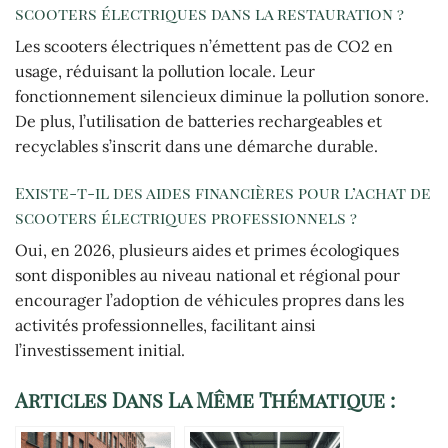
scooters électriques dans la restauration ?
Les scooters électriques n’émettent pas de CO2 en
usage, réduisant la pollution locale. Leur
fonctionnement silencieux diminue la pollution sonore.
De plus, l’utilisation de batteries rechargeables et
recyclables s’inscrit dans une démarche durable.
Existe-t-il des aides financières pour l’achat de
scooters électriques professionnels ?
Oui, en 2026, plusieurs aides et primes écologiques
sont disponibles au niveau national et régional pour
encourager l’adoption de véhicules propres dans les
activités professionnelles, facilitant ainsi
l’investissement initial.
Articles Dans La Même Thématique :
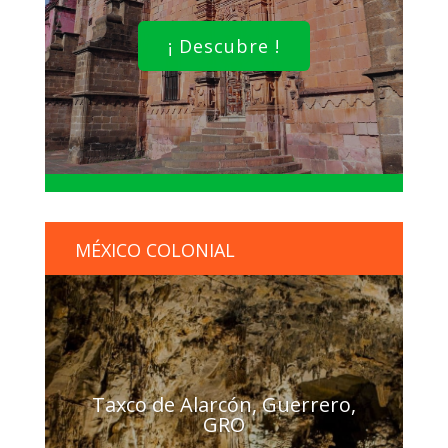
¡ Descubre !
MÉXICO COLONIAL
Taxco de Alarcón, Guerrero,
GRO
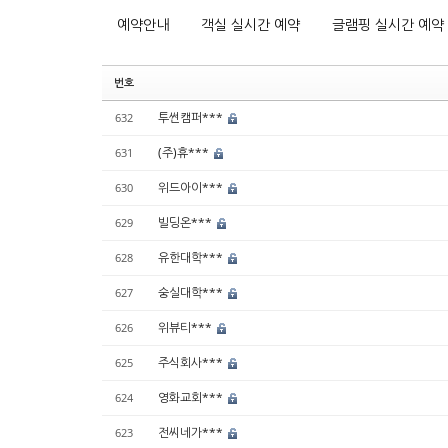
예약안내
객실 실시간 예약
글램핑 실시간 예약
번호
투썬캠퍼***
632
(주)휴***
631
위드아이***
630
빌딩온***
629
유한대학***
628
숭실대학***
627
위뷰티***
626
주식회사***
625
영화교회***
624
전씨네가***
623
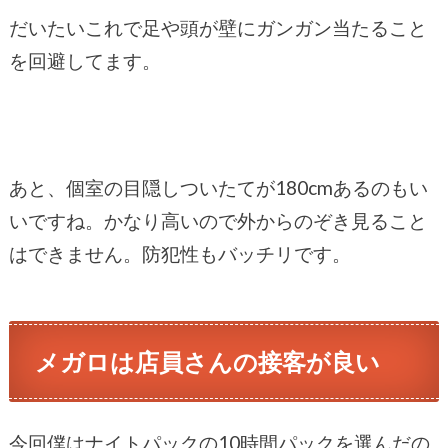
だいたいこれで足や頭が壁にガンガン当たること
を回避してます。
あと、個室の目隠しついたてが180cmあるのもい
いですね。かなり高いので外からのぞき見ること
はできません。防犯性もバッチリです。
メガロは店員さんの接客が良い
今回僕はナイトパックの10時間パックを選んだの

Directions
What you return should match, exactly, the stretch of the listing above that runs from the line with "あと、個室の目隠しついたてが180cmあるのもい" to its last line.

Task solution
あと、個室の目隠しついたてが180cmあるのもい
いですね。かなり高いので外からのぞき見ること
はできません。防犯性もバッチリです。
メガロは店員さんの接客が良い
今回僕はナイトパックの10時間パックを選んだの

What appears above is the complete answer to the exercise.